In a single-phase material, the grain size evolution and, consequently, the mechanical response of the material during hot deformation is dominated by hardening, recovery, recrystallization, and grain growth. In the case of a dual-phase material, the fraction and distribution of phases must also be taken into account for the calculation of the mechanical properties. In the literature, a rule of mixture is commonly used to calculate the strain, as well as the stress partitioning of duplex steels based on single phases. In general, a stress and strain partitioning according to Equations (1) and (2) is used:

$${\sigma }_D=f_{\delta }*{\sigma }_{\delta }+\left(1-f_{\delta }\right)*{\sigma }_{\gamma }$$

(1)

with the volume fraction of ferrite $f_{\delta }$ and the stress of single-phase ferrite ${\sigma }_{\delta }$ and austenite ${\sigma }_{\gamma }$. Accordingly, the strain can be divided in the parts of both single phases:

$${\epsilon }_D=f_{\delta }*{\epsilon }_{\delta }+\left(1-f_{\delta }\right)*{\epsilon }_{\gamma }$$

(2)

with ${\epsilon }_{\delta }$ and ${\epsilon }_{\gamma }$ being the micro-strains in the single phases and ${\epsilon }_D$ being the macro-strain of the duplex material. This rule of mixture was validated for cold forming of a 1.4507 (AISI F255) super duplex steel by Cho et al. [9] using measurements of micro-strains in ferrite and austenite and calculated stress-strain curves of ferrite and austenite single phase based on Ashby’s one-parameter theory. For hot deformation, the rule of mixture was used by Zhao et al. [8] to estimate the stress-strain partitioning coefficient at a total strain of 0.25, which indicates the degree of stress transfer from soft ferrite to hard austenite. The partitioning coefficient increases with the deformation temperature, which means that strain at high temperatures is more homogenously distributed between both phases. In addition, the higher ferrite fraction in one of the characterized materials leading to a higher partitioning coefficient and, therefore, a more homogenous strain distribution.

There are several authors investigating the kinetics of hot deformation flow curves of duplex steels showing dynamic recrystallization (DRX) with a classical peak and steady state stress; thereby, the characterization is either done directly at the duplex microstructure or at single-phase microstructures. In these cases, a DRX model for single austenite and ferrite is determined. In general, the classical hyperbolic sine equation with the Zener–Hollomon parameter $Z$ is used to describe the relation of peak stress ${\sigma }_p$ or steady-state stress ${\sigma }_s$ during hot deformation, test temperature $T$, and strain rate $\dot{\epsilon }$:

$$Z=A{\left[\sinh (\alpha {\sigma }_i)\right]}^n=\dot{\epsilon } \exp \left(\frac{Q}{RT}\right),$$

(3)

with $A$ and $n$ being constants, $\alpha$ the inverse of the stress associated with power-law breakdown, $Q$ the activation energy for hot working, and $R$ the universal gas constant.
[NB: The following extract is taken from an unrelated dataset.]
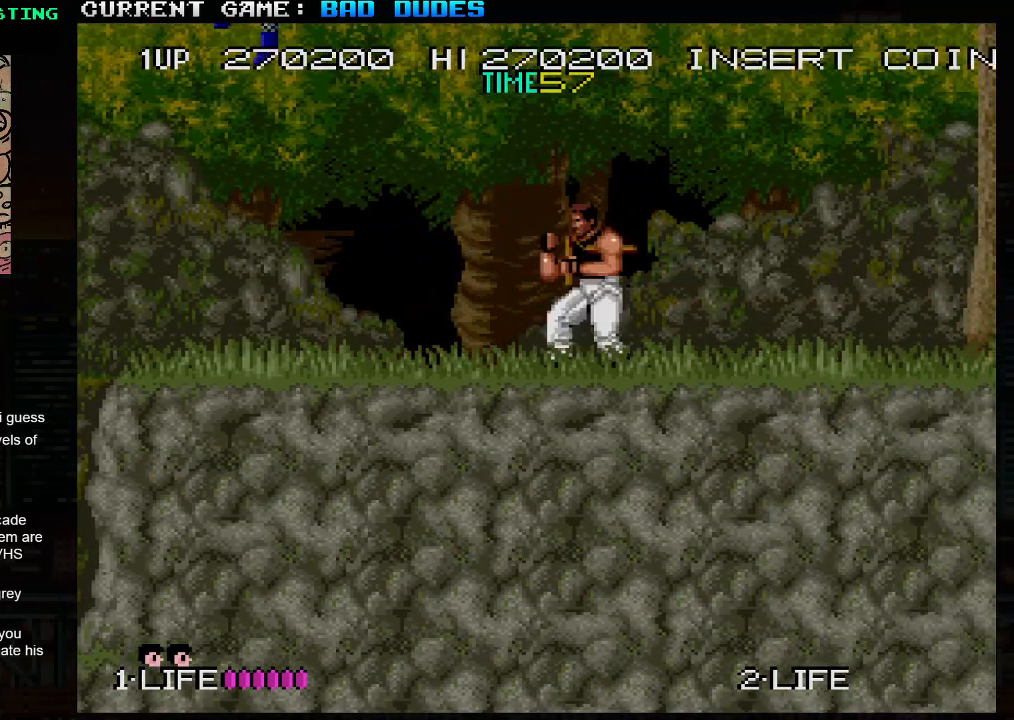
{"buttons": [], "left_stick": "center", "events": []}
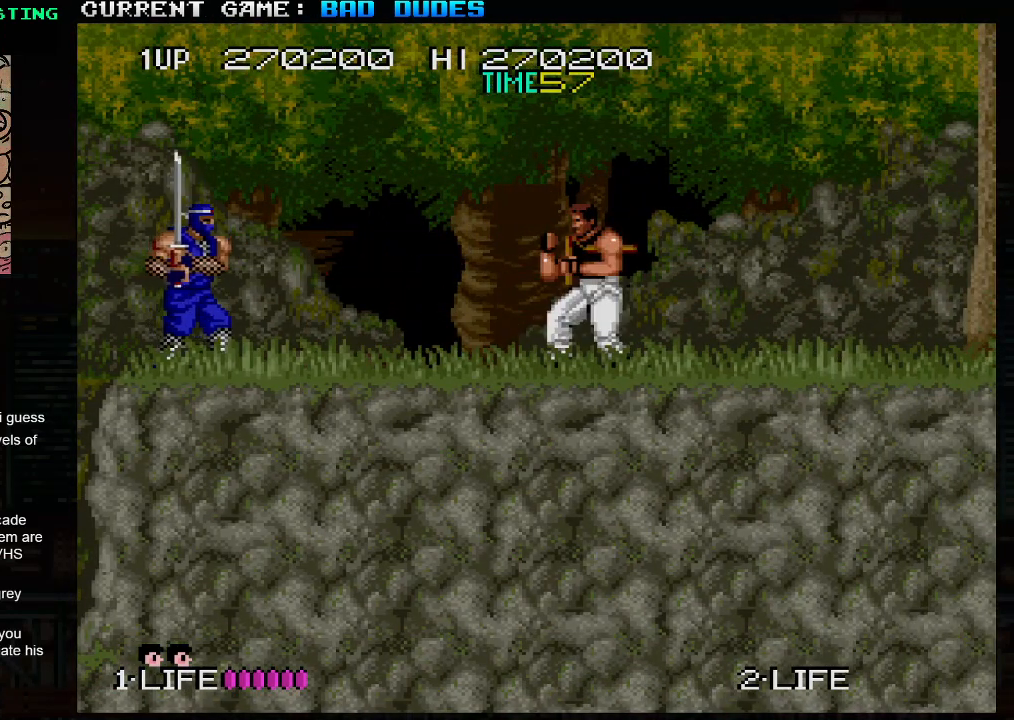
{"buttons": [], "left_stick": "right", "events": [[317, "left_stick", "right"], [333, "TRIANGLE", "down"], [467, "TRIANGLE", "up"]]}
Cabrera et al. [10] investigated the parameters of this function for two duplex steels with different nitrogen content, i.e., 1.4462 (AISI F51/AISI F60) and 1.4410 (AISI F53), to describe the relations among steady-state stress, temperature and strain rate. The parameters, such as activation energy, were estimated with steady-state stresses from the dual phase material. Hence, it is mentioned that this activation energy is a kind of weighted average of the activation energies of each phase, including an additional term that accounts for the synergistic effect arising from the interactive deformation between the two phases. Farnoush et al. [4] and Momemi et al. [11] estimated the parameters of Equation (3) for a stainless duplex steel, 1.4462 (AISI F51), as well as for the single-phase materials for the steady state stress. Based on these parameters for the corresponding three different microstructure conditions, the strain rates of the single phases were calculated for the steady state stress. With the implementation of the rule of mixture for the strain rates, it was possible to estimate two strain interaction coefficients for the strain in austenite and ferrite. Their work showed that both interaction coefficients are related to the Zener–Hollomon parameter, and show a physically reasonable evolution with temperature and strain rate, which is in alignment with experimentally observed phase transformation of ferrite to austenite at lower hot forming temperatures.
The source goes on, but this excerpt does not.